Bodies of Muslim pilgrims are seen after a stampede at Mina, outside the holy Muslim city of Mecca, September 24, 2015. At least 717 pilgrims from around the world were killed on Thursday in a crush outside the Muslim holy city of Mecca, Saudi authorities said, in the worst disaster to strike the annual haj pilgrimage for 25 years.
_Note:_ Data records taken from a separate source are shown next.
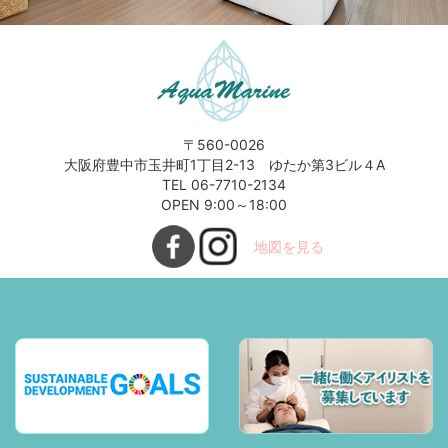
〒560-0026
大阪府豊中市玉井町1丁目2-13 ゆたか第3ビル４A
TEL 06-7710-2134
OPEN 9:00～18:00
地図を見る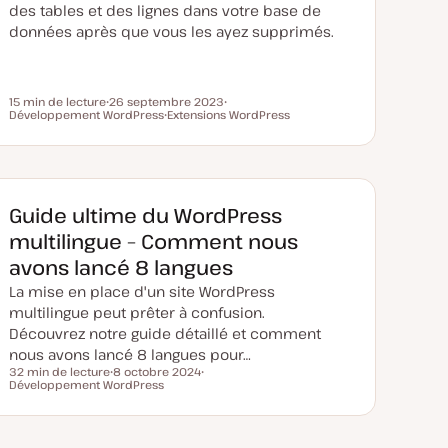
des tables et des lignes dans votre base de
données après que vous les ayez supprimés.
15 min de lecture
26 septembre 2023
Temps de lecture
Développement WordPress
D
Extensions WordPress
S
a
S
u
t
u
j
e
j
e
d
e
t
e
t
m
i
Guide ultime du WordPress
s
e
multilingue – Comment nous
à
j
avons lancé 8 langues
o
u
La mise en place d'un site WordPress
r
multilingue peut prêter à confusion.
Découvrez notre guide détaillé et comment
nous avons lancé 8 langues pour…
32 min de lecture
8 octobre 2024
Temps de lecture
Développement WordPress
D
S
a
u
t
j
e
e
d
t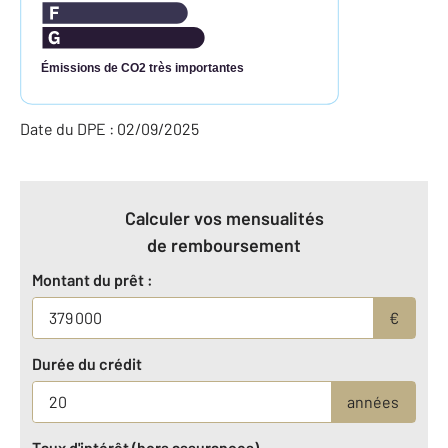
Émissions de CO2 très importantes
Date du DPE : 02/09/2025
Calculer vos mensualités
de remboursement
Montant du prêt :
€
Durée du crédit
années
Taux d'intérêt (hors assurances)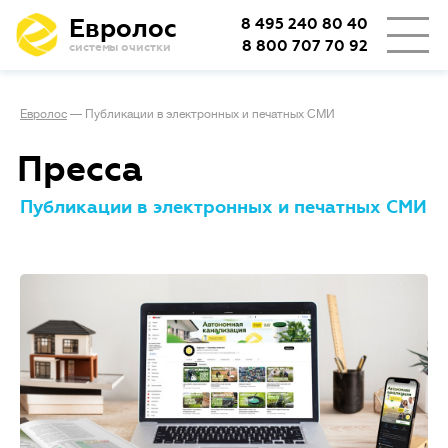
Евролос
8 495 240 80 40
8 800 707 70 92
системы очистки
👨‍👩‍👦
Количество проживающих
Евролос
—
Публикации в электронных и печатных СМИ
🏡
Тип проживания
Пресса
Публикации в электронных и печатных СМИ
Определяет режим работы
Сезонное
станции.
проживание
(дача или дом выходного дня)
подразумевает возможные
длительные простои
с отключением электричества,
важно, чтобы система легко
запускалась заново.
При постоянном
проживании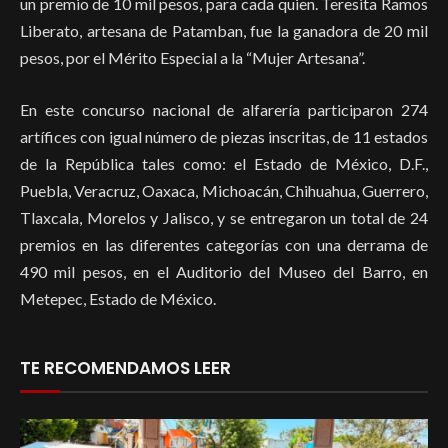
un premio de 10 mil pesos, para cada quien. Teresita Ramos
Liberato, artesana de Patamban, fue la ganadora de 20 mil
pesos, por el Mérito Especial a la “Mujer Artesana”.
En este concurso nacional de alfarería participaron 274
artífices con igual número de piezas inscritas, de 11 estados
de la República tales como: el Estado de México, D.F.,
Puebla, Veracruz, Oaxaca, Michoacán, Chihuahua, Guerrero,
Tlaxcala, Morelos y Jalisco, y se entregaron un total de 24
premios en las diferentes categorías con una derrama de
490 mil pesos, en el Auditorio del Museo del Barro, en
Metepec, Estado de México.
TE RECOMENDAMOS LEER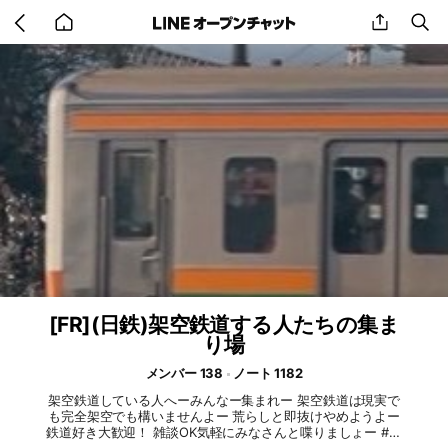
Go
share
se
back
to
home
[FR](日鉄)架空鉄道する人たちの集ま
り場
メンバー 138
ノート 1182
架空鉄道している人へーみんなー集まれー 架空鉄道は現実で
も完全架空でも構いませんよー 荒らしと即抜けやめようよー
鉄道好き大歓迎！ 雑談OK気軽にみなさんと喋りましょー #架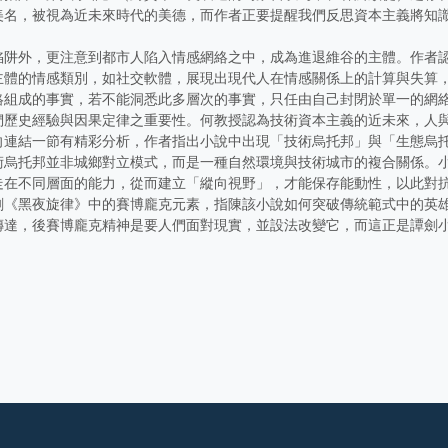
美名，被視為近未來時代的美德，而作者正要提醒我們反思資本主義將知
陷阱外，更注意到都市人陷入情感網絡之中，成為進退維谷的主體。作者
主體的情感類別，如社交軟體，展現出現代人在情感關係上的計算與失算
絡組成的事實，若不能洞悉此多層次的事實，只任由自己封閉於單一的網
們歷史經驗與因果定律之重要性。何教授認為技術資本主義的近未來，人
向連結一節有精彩分析，作者指出小說中出現「技術烏托邦」與「生態烏
術烏托邦並非城鄉對立模式，而是一種自然環境與技術城市的複合關係。
走在不同層面的能力，從而建立「縱向視野」，才能保存能動性，以此對
劍《黑夜旋律》中的賽博龐克元素，指陳該小說如何突破傳統範式中的英
傳達，後賽博龐克精神是要人們面對現實，並設法改變它，而這正是譚劍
Picture taken September 24, 2015 (REUTERS/Stringer)
The government had earlier reported that only two Ethiopians died in the tragic incident.
Over 700 people reportedly died in the stampede that occured on Thursday last week while taking part in this year’s pilgrimage at Mina, an area located in the outskirts of Mecca.
According to media reports, more than 800 people were injured in the incident which was the worst to ever occur during Hajj, since the 1990 disaster that killed over 1,400 people.
The Ethiopian foreign affairs ministry said another 26 Ethiopians were also injured in the disaster that occurred while two million pilgrims from 184 countries were taking part.
Those injured were reportedly receiving medical treatment at hospitals in Saudi Arabia.
The Ethiopian government in collaboration with the embassy and Saudi officials is providing the necessary help to victims and citizens. An estimated 10,000 Ethiopian Muslims were reportedly taking part at the yearly Hajj pilgrimage in Saudi Arabia.
The Ethiopian government has conveyed condolences to the families and relatives of those affected by the mishap.
Hundreds of Africans, mostly from Morocco and Egypt also died in the incident caused when pilgrims converged at a junction while walking towards the Jamarat Bridge.
Officials now fear that the death toll might further rise as many remained missing. The incident has raised questions on the ways the Arab nation handles the safty of pilgrims.
Saudi officials have launched investigations after Saudi Arabia’s crown prince ordered a probe following a meeting with senior officials who were in charge of the pilgrimage.
The outcomes of the investigation will be submitted to King Salman who will then accordingly take appropriate measures, according to media reports in Saudi Arabia.